DR DOG: *scratches chin* Have you tried eating grass?
*Takes gift wrapping paper to the counter*
Her: Did you want to buy that?
Me: No, I just wanted to hold it for a while.
If at first you don’t succeed then try, try again.
Unless you’re skydiving then good luck with that.
5 year old: can you breathe on the moon?
me: no, there’s no oxygen
5 year old: what if you had an oxygen tank?
me: then yes
5 year old: what if the oxygen tank was empty?
me: then no
5 year old: what if you refilled it with oxygen?
me: is someone paying you to do this?
My daughter invented a game she calls “cellphone.” I have to pretend to be a stranger, while she plays herself and just tells me about her life. For hours. She enjoys this game considerably more than I do.
Salt and pepper shakers add an air of mystique to any bathroom
Nothing prepared me for the part of adulthood where you look like a baby deer learning to walk every time you get out of bed in the morning.
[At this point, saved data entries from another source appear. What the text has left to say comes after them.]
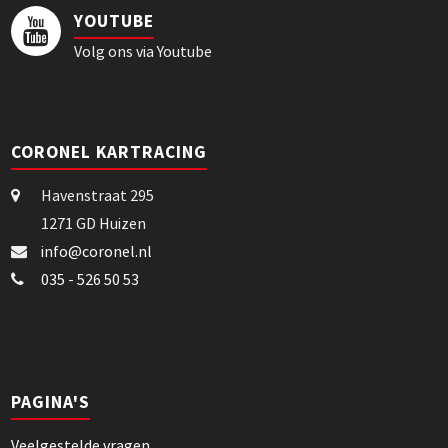
YOUTUBE
Volg ons via Youtube
CORONEL KARTRACING
Havenstraat 295
1271 GD Huizen
info@coronel.nl
035 - 526 50 53
PAGINA'S
Veelgestelde vragen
Tour guides often say to me “that’s a great question,” but I like to dig deeper. What was the wow factor? Let’s spend some time on this.
ME (working in a bank): Ugh I am so tired today
ROBBER: EVERYONE ON THE GROUND & DO NOT MOVE
ME [blowing up neck pillow] I could kiss you
I don’t care how many dictionaries say otherwise, as far as I’m concerned a goatee is someone who’s been goated.